▸ PROVIDED DATA:
** START **

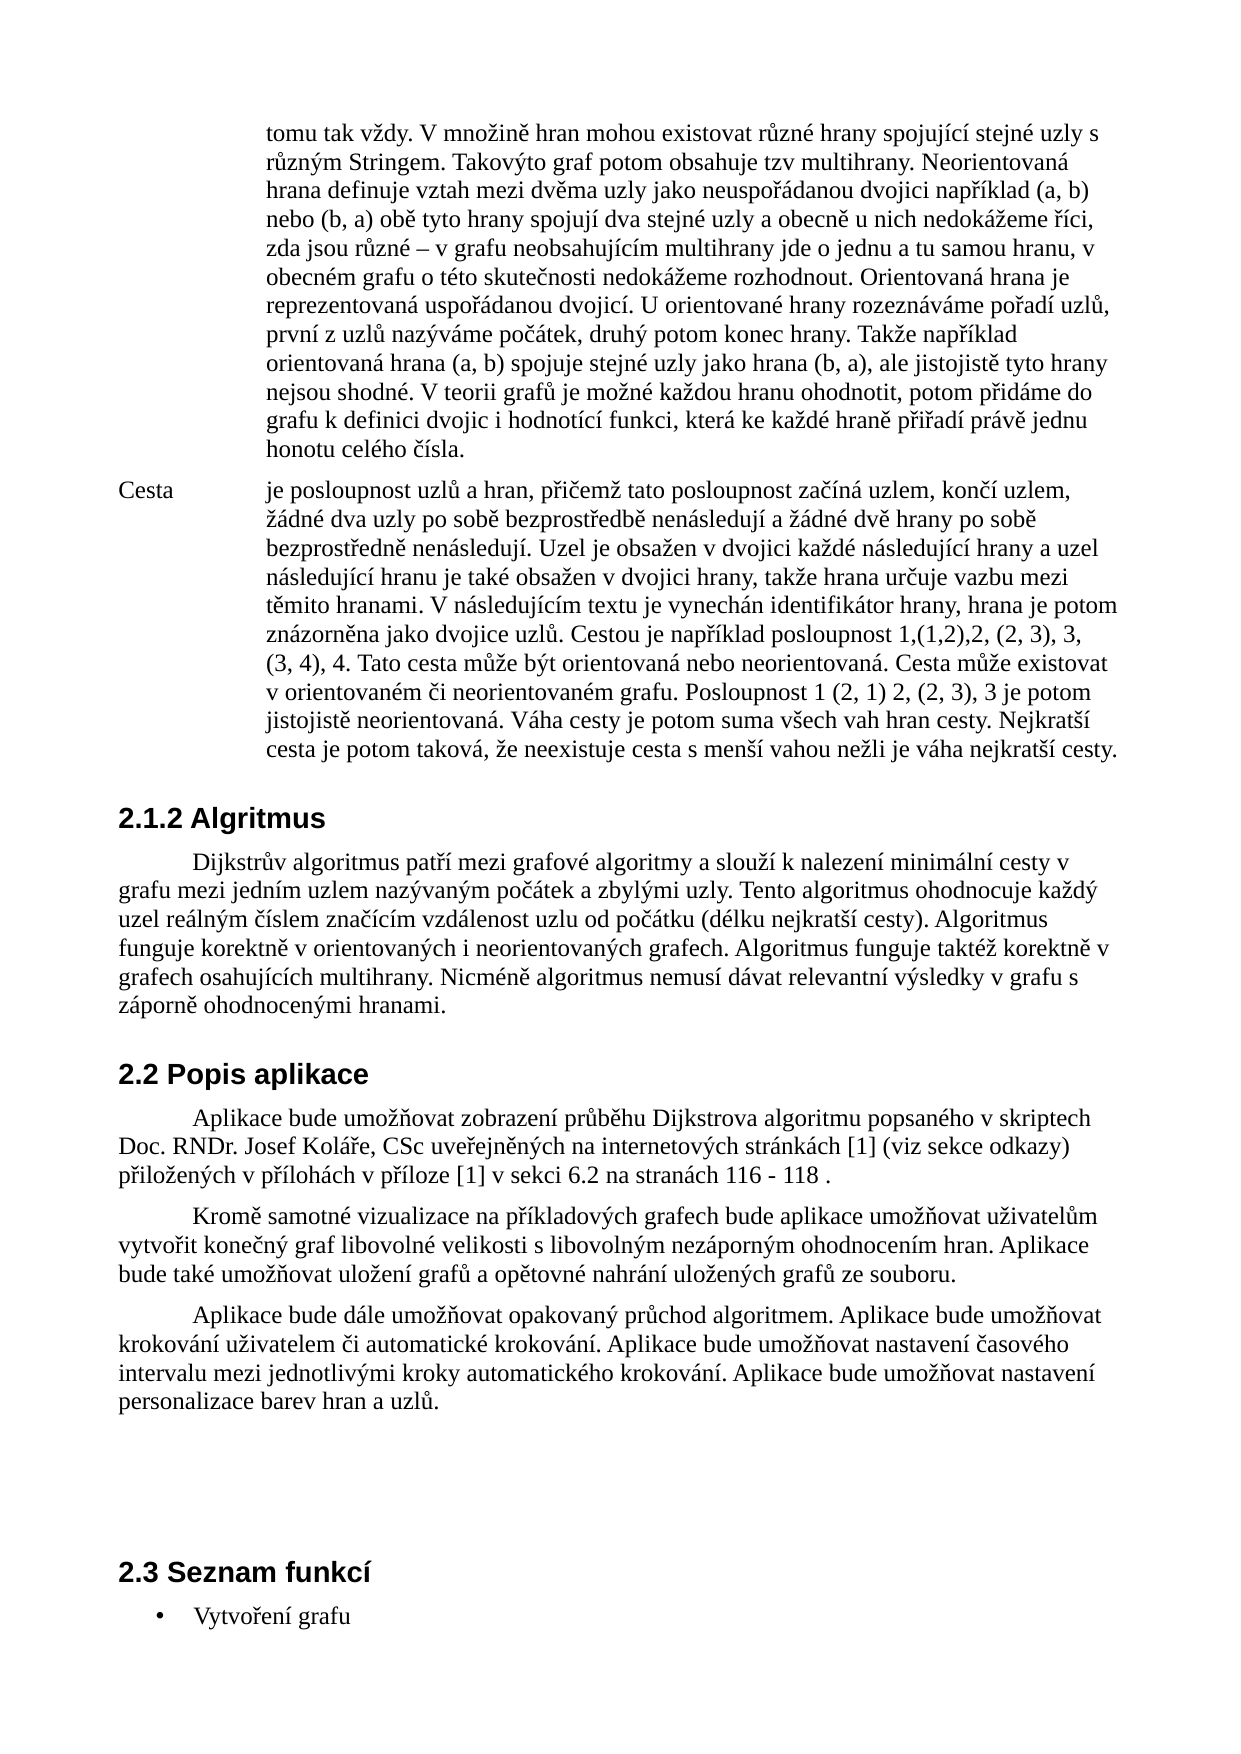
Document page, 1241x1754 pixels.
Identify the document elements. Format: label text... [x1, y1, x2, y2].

text tomu tak vždy. V množině hran mohou existovat různé hrany spojující stejné uzly s různým Stringem. Takovýto graf potom obsahuje tzv multihrany. Neorientovaná hrana definuje vztah mezi dvěma uzly jako neuspořádanou dvojici například (a, b) nebo (b, a) obě tyto hrany spojují dva stejné uzly a obecně u nich nedokážeme říci, zda jsou různé – v grafu neobsahujícím multihrany jde o jednu a tu samou hranu, v obecném grafu o této skutečnosti nedokážeme rozhodnout. Orientovaná hrana je reprezentovaná uspořádanou dvojicí. U orientované hrany rozeznáváme pořadí uzlů, první z uzlů nazýváme počátek, druhý potom konec hrany. Takže například orientovaná hrana (a, b) spojuje stejné uzly jako hrana (b, a), ale jistojistě tyto hrany nejsou shodné. V teorii grafů je možné každou hranu ohodnotit, potom přidáme do grafu k definici dvojic i hodnotící funkci, která ke každé hraně přiřadí právě jednu honotu celého čísla. [118, 118, 1122, 463]
text Dijkstrův algoritmus patří mezi grafové algoritmy a slouží k nalezení minimální cesty v grafu mezi jedním uzlem nazývaným počátek a zbylými uzly. Tento algoritmus ohodnocuje každý uzel reálným číslem značícím vzdálenost uzlu od počátku (délku nejkratší cesty). Algoritmus funguje korektně v orientovaných i neorientovaných grafech. Algoritmus funguje taktéž korektně v grafech osahujících multihrany. Nicméně algoritmus nemusí dávat relevantní výsledky v grafu s záporně ohodnocenými hranami. [118, 847, 1122, 1019]
list Vytvoření grafu [156, 1601, 1122, 1630]
subtitle 2.3 Seznam funkcí [118, 1555, 1122, 1589]
text Cesta je posloupnost uzlů a hran, přičemž tato posloupnost začíná uzlem, končí uzlem, žádné dva uzly po sobě bezprostředbě nenásledují a žádné dvě hrany po sobě bezprostředně nenásledují. Uzel je obsažen v dvojici každé následující hrany a uzel následující hranu je také obsažen v dvojici hrany, takže hrana určuje vazbu mezi těmito hranami. V následujícím textu je vynechán identifikátor hrany, hrana je potom znázorněna jako dvojice uzlů. Cestou je například posloupnost 1,(1,2),2, (2, 3), 3, (3, 4), 4. Tato cesta může být orientovaná nebo neorientovaná. Cesta může existovat v orientovaném či neorientovaném grafu. Posloupnost 1 (2, 1) 2, (2, 3), 3 je potom jistojistě neorientovaná. Váha cesty je potom suma všech vah hran cesty. Nejkratší cesta je potom taková, že neexistuje cesta s menší vahou nežli je váha nejkratší cesty. [118, 476, 1122, 763]
subtitle 2.1.2 Algritmus [118, 801, 1122, 834]
text Kromě samotné vizualizace na příkladových grafech bude aplikace umožňovat uživatelům vytvořit konečný graf libovolné velikosti s libovolným nezáporným ohodnocením hran. Aplikace bude také umožňovat uložení grafů a opětovné nahrání uložených grafů ze souboru. [118, 1201, 1122, 1288]
subtitle 2.2 Popis aplikace [118, 1057, 1122, 1090]
text Aplikace bude umožňovat zobrazení průběhu Dijkstrova algoritmu popsaného v skriptech Doc. RNDr. Josef Koláře, CSc uveřejněných na internetových stránkách [1] (viz sekce odkazy) přiložených v přílohách v příloze [1] v sekci 6.2 na stranách 116 - 118 . [118, 1103, 1122, 1189]
text Aplikace bude dále umožňovat opakovaný průchod algoritmem. Aplikace bude umožňovat krokování uživatelem či automatické krokování. Aplikace bude umožňovat nastavení časového intervalu mezi jednotlivými kroky automatického krokování. Aplikace bude umožňovat nastavení personalizace barev hran a uzlů. [118, 1300, 1122, 1415]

** END **

▸ PROBLEM STATEMENT:
Starting at the beginning of the records and stopping after the line that contains "Identify the document", give those lines again with "elements" switched to "regions" and nothing else changed. Leave the pictures out of the answer.

▸ EXERCISE SOLUTION:
Document page, 1241x1754 pixels.
Identify the document regions. Format: label text... [x1, y1, x2, y2].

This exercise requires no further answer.